A newspaper group is to stop running some classified adverts for massage parlours after pressure was put on the company by a Welsh Assembly Member.
Certain adverts have been withdrawn by the newspaper group
Torfaen AM Lynne Neagle accused Media Wales of "hypocrisy" after it carried adverts from massage parlours named as part of alleged sex trafficking.
Ms Neagle said research by her staff appeared to show sex was for sale via some adverts in the group's newspapers.
The group's parent company has now said "particular adverts" were withdrawn.
In a statement, Trinity Mirror, whose newspapers include the Western Mail, South Wales Echo and Wales on Sunday, said: "When this issue was first brought to our attention we initiated a dialogue with South Wales Police.
"In the light of the information that's been provided to us in the last few days, these particular adverts have been withdrawn.
"If we reasonably suspect or become aware of any illegal conduct on the part of a potential advertiser it goes without saying that the advertising will be refused."
Lynne Neagle AM accused Media Wales of hypocrisy
In October, the group was criticised by Ms Neagle for running adverts advertising massage parlours.
Her criticism followed an article in the South Wales Echo which quoted an Amnesty International report that claimed up to 60 women who had been trafficked into the UK were working in Cardiff brothels.
It cited the case of an 18-year-old Lithuanian girl who said she was repeatedly gang raped, beaten and threatened and made to work at three massage parlours in the city.
A leader article in the same edition of the evening paper said the "hideous trade" in sex slavery "must be stopped" and called on "every right-minded citizen" to help police "arrest these vile human traders".
Also in that edition, the newspaper's classified advertising section carried a series of adverts under a column headed "Adult massage".
At the time, Ms Neagle told AMs that all three parlours the paper had referred to had adverts in that column.

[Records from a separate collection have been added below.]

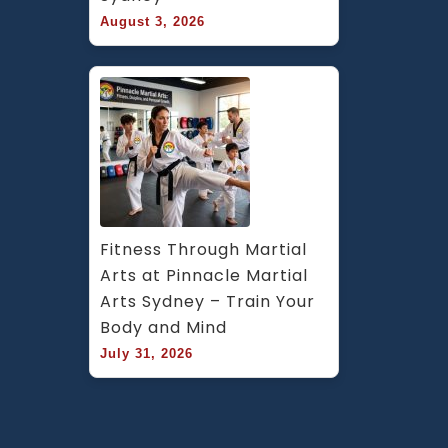
August 3, 2026
Fitness Through Martial 
Arts at Pinnacle Martial 
Arts Sydney – Train Your 
Body and Mind
July 31, 2026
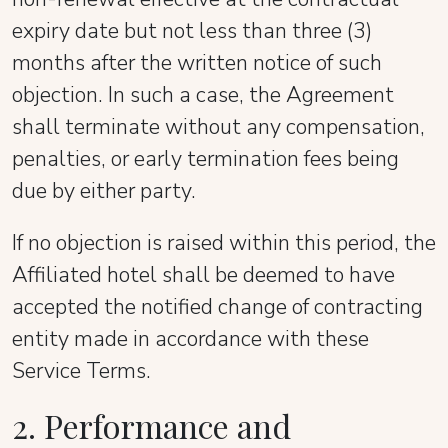
expiry date but not less than three (3)
months after the written notice of such
objection. In such a case, the Agreement
shall terminate without any compensation,
penalties, or early termination fees being
due by either party.
If no objection is raised within this period, the
Affiliated hotel shall be deemed to have
accepted the notified change of contracting
entity made in accordance with these
Service Terms.
2. Performance and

She said: "This advertising, carried through papers with whom we advertise, rakes in roughly half a million pounds a year for Media Group Wales.
"That makes them, at least in my eyes, the richest pimps in south Wales," she told AMs.
Alistair Milburn, managing director of Effective Communication and a former editor of the South Wales Echo, said newspaper editors did not have the power to withdraw such adverts.
He told BBC Radio Wales: "As an editor I had to look after, protect the brand of paper, and in my view it was a community newspaper and I would question just where these adverts sat."
Mr Milburn added that there was a danger that the "messenger was being shot".
"These institutions do exist, and I hope now that actually this doesn't get driven totally underground, which could be extremely dangerous."
Ms Neagle wanted the assembly government to withdraw its advertising through the newspaper group. Carwyn Jones, the leader of the house, said he would look into it.